HOLY SMOKES GUYS!!! You buy this powder stuff from a Chinese Market!?! If you are at a Chinese market you can buy everything to make the real deal and not be eating stuff that only belongs in a CHEMISTRY SET!!!

Char Siu...  Chinese Roast Pork

1/2 C Soy Sauce , low sodium(Kikkoman Green cap)

1/4 C Brown Sugar

1/2 C Shaoxing Wine* or Mirin

1/2 C Hoisin sauce, Koon Chun* is best.

1/2 tsp 5 Spice Powder or more to taste

1 Tbs Grated fresh Ginger

1 tsp Minced fresh Garlic

1 Tbs Red Food Coloring

1 tsp Sesame Oil (optional)

Makes about 2 Cups

Items with an " * " are available at a Chinese Market. The rest and an el cheapo Hoisin is available at your local Mega Mart.

Marinate the pork for atleast 24 Hours and 48 is better for thick cuts like Loin.

The Chinese Roast Hot and Fast...400*F for 3 inch thick slices or Pork Butt. Approximately 2 Hours or to 160*F and rest and 150*F for Loin (Too lean to go higher)

For Low and Slow...Smoke at 225*F to 250*F to an internal temp of 150*F for Butt and 140*F for Loin and finish the last 10*F on a hot Grill then rest.

In American Chinese Restaurants this is made in gas ovens but in China they cook over WOOD so mild smoke would be authentic here.

You can BOIL the Marinade with the De-Fatted meat dripping for a great sauce, thicken with a little cornstarch and water.

This recipe is great on RIBS Too!

I hope you enjoy this...JJ


----------



## daveomak (Jun 14, 2011)

JJ.........Thanks much. I appreciate the recipe.

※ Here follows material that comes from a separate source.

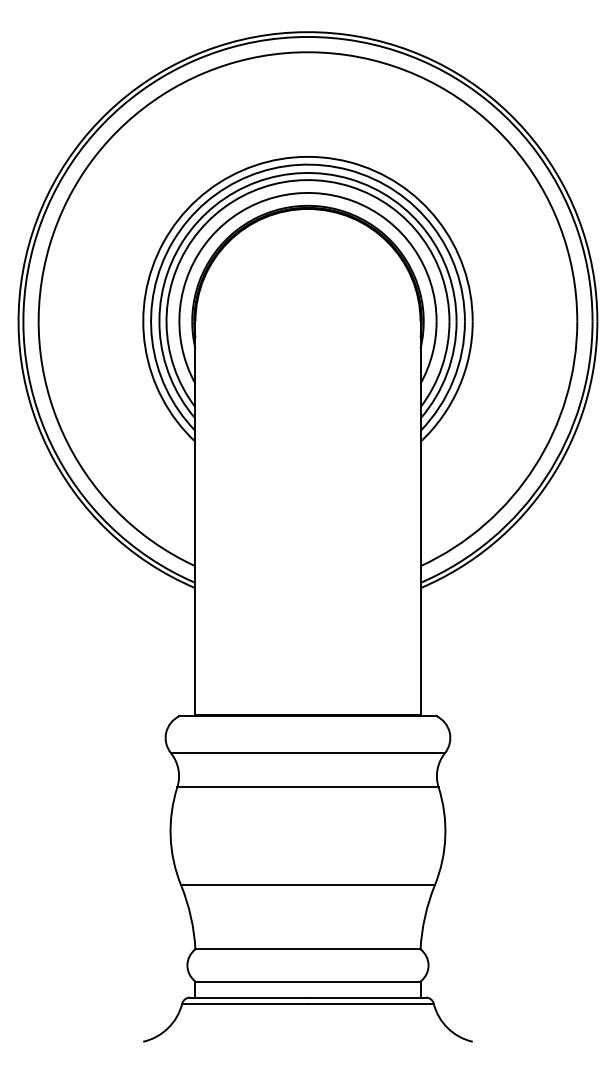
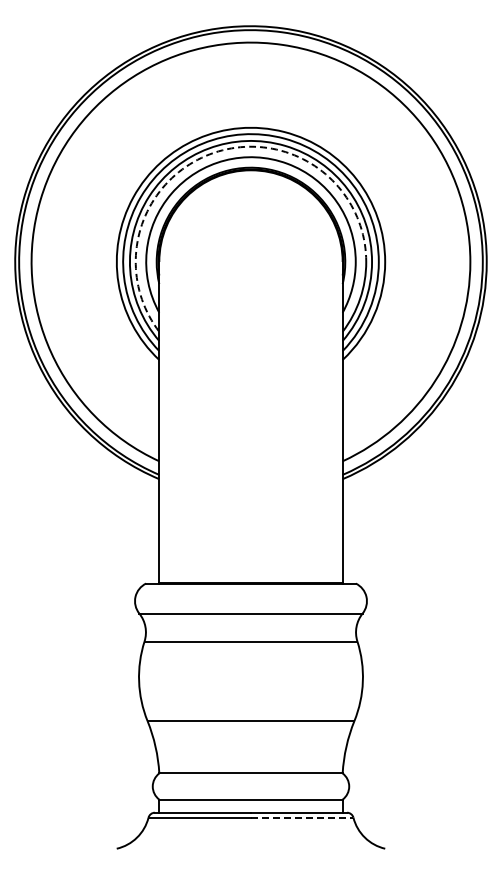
arc: (263, 187) -> (214, 152), solid -> dashed
line: (371, 1003) -> (302, 817), solid -> dashed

I tried the packaged stuff 'cause I was looking for that "old memories" pork flavor from the restaurants of yore.

Your recipe is already filed for future use.

I think others will be filing this recipe also.

Dave


----------



## alelover (Jun 14, 2011)

NWDave said:


> On edit:  I don't need to be concerned with the cure process as we're smoking these up to proper temp.  Right?


It depends how long you let it dry at 110. If it's cured no matter. If not you need to get thru the danger zone in less than 4 hours.


----------



## nwdave (Jun 14, 2011)

alelover said:


> It depends how long you let it dry at 110. If it's cured no matter. If not you need to get thru the danger zone in less than 4 hours.


Since I'm starting out with uncured, I'll take it to 160/less than 4 just as a matter of principle.  I'll be doing this recipe this weekend.  We'll report then.


----------